- Opening Delimiter -

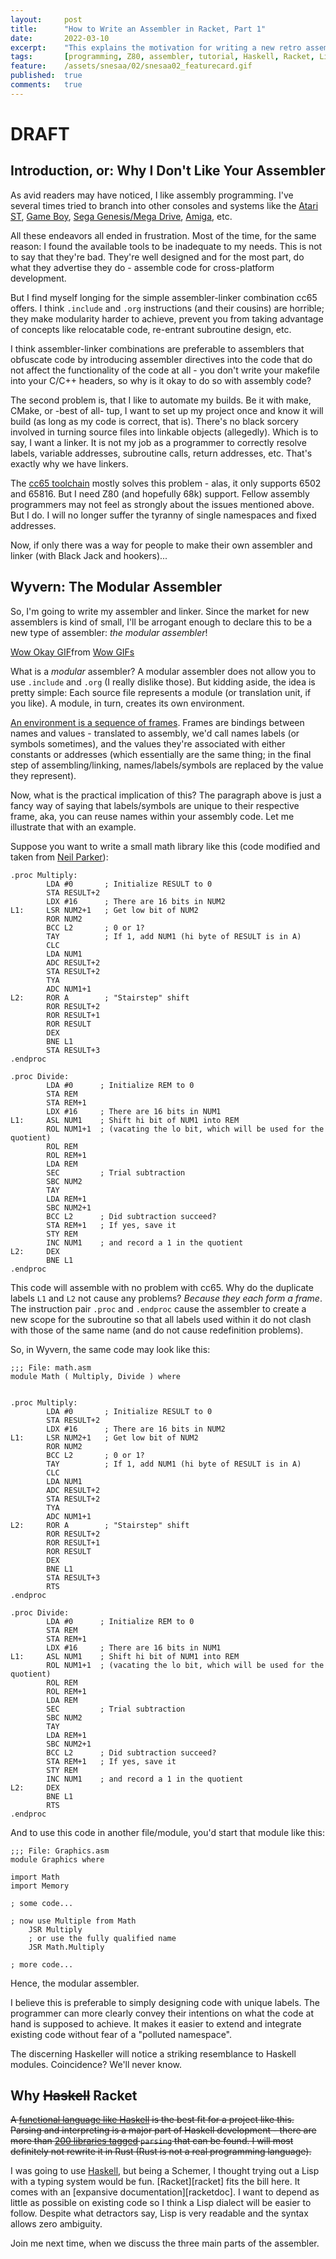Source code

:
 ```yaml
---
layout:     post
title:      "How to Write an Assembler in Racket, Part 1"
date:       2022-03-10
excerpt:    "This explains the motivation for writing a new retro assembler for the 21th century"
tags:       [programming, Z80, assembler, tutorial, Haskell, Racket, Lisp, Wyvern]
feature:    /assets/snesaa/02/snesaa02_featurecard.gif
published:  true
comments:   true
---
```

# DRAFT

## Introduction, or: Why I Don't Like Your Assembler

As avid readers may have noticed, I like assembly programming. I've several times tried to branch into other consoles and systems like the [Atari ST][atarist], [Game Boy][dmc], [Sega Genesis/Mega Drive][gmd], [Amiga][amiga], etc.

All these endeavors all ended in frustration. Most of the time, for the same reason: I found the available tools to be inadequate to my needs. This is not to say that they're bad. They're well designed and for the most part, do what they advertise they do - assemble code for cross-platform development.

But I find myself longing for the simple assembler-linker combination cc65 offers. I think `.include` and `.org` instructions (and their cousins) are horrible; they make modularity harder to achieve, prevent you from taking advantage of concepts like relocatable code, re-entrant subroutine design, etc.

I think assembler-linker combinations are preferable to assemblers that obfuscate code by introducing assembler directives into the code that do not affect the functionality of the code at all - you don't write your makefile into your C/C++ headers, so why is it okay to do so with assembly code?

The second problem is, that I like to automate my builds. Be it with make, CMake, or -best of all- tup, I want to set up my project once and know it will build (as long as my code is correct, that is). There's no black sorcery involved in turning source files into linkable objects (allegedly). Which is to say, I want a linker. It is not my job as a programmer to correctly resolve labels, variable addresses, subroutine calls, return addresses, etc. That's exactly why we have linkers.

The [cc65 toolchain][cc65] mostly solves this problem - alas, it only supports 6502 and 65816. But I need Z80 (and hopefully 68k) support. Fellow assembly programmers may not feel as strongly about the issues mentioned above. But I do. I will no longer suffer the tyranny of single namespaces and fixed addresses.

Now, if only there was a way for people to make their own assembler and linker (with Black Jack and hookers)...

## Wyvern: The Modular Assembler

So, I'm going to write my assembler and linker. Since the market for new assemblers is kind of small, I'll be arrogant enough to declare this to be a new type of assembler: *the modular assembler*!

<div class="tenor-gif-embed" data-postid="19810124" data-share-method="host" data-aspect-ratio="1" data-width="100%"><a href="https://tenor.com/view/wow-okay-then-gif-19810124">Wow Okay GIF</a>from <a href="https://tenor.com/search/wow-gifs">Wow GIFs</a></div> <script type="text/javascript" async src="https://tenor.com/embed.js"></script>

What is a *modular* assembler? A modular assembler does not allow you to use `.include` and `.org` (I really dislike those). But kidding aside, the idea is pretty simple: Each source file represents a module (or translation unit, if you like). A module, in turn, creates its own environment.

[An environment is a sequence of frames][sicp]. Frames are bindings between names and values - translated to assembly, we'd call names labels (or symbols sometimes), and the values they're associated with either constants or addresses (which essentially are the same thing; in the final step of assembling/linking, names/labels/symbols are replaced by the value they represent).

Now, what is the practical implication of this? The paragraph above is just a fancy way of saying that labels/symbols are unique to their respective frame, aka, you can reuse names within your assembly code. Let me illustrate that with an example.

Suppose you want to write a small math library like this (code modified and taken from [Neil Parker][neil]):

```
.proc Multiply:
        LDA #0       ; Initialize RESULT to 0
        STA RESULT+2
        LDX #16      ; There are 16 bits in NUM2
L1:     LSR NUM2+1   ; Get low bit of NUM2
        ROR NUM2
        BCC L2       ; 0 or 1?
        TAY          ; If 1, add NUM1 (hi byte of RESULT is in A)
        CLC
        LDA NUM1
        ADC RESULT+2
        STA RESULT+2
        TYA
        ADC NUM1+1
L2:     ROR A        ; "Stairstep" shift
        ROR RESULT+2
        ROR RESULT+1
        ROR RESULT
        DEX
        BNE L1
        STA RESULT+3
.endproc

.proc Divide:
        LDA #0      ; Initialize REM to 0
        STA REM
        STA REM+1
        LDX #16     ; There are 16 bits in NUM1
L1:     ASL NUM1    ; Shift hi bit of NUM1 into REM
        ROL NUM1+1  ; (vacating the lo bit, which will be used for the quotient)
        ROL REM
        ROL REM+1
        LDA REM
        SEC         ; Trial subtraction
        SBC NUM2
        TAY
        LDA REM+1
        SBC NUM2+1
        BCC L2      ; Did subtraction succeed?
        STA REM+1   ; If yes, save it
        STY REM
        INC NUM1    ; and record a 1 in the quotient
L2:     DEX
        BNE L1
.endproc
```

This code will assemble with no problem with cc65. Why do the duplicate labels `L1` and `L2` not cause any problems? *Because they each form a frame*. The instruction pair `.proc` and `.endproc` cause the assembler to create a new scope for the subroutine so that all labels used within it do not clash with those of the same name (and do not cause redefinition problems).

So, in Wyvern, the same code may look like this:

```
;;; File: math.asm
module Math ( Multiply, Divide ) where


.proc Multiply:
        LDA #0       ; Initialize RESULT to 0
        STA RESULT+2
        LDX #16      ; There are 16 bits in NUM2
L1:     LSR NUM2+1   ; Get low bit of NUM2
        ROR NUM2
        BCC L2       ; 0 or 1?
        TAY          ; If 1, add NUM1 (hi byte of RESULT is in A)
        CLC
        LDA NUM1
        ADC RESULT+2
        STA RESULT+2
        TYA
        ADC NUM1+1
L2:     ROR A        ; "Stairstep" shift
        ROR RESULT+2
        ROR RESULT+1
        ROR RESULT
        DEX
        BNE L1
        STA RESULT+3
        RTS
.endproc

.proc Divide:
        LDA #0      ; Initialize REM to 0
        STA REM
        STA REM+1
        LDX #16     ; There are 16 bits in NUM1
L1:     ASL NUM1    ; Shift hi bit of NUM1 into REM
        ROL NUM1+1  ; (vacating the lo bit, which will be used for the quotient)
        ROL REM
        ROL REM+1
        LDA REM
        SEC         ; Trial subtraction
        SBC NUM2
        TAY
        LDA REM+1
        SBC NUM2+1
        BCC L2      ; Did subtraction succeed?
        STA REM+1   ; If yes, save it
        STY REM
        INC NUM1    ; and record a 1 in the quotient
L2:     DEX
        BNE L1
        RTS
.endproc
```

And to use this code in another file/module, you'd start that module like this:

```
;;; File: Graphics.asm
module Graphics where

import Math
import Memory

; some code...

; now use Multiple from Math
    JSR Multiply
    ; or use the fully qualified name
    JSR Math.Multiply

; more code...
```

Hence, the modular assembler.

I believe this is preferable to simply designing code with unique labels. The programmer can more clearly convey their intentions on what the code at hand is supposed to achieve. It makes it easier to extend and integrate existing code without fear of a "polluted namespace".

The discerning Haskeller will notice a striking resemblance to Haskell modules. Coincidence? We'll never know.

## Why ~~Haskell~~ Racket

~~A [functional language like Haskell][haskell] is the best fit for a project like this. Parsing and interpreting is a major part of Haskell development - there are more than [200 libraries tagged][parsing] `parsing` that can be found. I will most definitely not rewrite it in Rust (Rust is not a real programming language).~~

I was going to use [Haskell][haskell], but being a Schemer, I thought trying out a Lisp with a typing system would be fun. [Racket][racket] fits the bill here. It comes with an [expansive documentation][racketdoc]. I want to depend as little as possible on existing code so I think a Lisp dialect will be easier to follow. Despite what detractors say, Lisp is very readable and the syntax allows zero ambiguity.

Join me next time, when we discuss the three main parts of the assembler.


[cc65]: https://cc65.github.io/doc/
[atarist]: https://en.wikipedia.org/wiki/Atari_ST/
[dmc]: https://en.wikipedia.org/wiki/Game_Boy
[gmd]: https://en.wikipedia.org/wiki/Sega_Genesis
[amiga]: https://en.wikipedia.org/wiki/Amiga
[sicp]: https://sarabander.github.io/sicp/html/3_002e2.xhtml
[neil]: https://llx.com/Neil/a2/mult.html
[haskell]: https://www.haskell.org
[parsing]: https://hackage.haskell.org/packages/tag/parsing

- Closing Delimiter -
- Opening Delimiter -

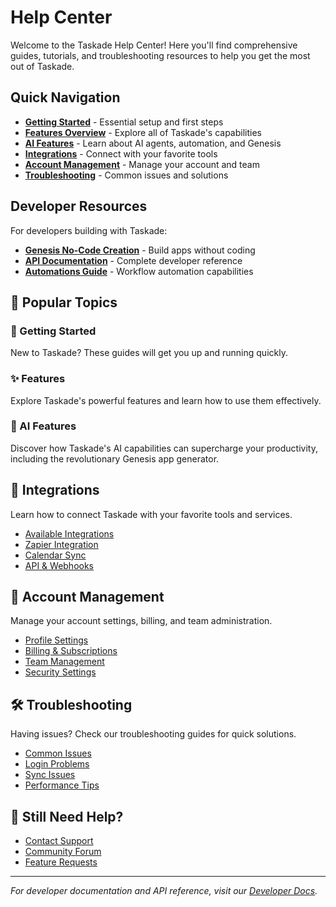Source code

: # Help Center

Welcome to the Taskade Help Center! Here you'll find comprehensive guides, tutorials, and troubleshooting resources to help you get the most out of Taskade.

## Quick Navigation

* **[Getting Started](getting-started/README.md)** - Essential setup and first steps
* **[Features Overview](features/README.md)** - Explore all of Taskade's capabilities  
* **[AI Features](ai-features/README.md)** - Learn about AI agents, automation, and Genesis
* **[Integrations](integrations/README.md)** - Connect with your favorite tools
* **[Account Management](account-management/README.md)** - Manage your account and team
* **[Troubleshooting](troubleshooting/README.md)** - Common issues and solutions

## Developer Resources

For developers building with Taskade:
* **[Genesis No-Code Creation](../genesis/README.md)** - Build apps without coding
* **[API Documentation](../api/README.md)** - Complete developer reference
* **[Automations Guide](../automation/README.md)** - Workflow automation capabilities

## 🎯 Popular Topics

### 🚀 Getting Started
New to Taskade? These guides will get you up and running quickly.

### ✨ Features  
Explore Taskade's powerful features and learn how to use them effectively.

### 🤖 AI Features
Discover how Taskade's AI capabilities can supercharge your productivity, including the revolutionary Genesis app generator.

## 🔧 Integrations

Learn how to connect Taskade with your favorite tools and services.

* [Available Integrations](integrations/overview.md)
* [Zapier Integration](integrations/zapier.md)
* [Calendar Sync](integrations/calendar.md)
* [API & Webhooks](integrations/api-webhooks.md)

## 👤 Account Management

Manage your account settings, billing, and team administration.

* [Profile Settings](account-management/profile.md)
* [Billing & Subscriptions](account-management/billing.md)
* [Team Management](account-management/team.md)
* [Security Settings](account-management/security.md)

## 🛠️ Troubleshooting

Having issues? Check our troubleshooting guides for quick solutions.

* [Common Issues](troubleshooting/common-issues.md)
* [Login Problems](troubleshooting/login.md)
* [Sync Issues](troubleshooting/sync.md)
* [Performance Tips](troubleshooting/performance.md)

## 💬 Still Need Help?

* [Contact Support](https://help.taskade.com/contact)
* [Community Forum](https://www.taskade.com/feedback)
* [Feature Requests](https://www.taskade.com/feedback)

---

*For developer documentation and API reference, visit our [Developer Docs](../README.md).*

- Closing Delimiter -
- Opening Delimiter -

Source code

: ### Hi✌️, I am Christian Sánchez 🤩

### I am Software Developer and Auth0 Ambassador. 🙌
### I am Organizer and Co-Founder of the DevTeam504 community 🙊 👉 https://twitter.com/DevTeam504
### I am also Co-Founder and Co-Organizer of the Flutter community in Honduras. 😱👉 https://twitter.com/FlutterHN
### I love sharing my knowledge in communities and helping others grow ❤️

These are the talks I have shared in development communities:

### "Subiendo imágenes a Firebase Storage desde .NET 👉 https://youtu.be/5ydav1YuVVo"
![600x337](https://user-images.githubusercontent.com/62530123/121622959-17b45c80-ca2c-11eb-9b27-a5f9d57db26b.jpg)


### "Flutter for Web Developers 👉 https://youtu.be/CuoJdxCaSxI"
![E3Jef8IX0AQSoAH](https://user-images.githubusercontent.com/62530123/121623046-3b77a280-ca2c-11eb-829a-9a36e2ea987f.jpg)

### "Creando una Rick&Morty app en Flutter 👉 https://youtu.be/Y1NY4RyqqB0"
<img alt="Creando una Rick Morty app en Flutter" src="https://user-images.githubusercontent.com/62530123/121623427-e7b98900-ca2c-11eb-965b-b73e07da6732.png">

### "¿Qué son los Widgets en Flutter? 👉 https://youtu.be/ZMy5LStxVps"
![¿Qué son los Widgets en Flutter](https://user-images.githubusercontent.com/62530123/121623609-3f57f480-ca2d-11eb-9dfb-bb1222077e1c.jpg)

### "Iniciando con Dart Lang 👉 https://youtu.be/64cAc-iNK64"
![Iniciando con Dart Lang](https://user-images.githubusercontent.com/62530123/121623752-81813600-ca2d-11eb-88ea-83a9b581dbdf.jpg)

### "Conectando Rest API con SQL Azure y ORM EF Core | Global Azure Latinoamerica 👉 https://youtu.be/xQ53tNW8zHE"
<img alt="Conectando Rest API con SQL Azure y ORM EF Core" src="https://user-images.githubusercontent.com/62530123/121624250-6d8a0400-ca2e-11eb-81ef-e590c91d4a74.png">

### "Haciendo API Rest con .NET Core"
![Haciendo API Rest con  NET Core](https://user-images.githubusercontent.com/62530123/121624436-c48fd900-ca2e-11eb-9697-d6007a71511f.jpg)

- Closing Delimiter -

• Problem requirements
Using the records, find how many lines include the string "programming" and report that number alone.

• Answer to this exercise
3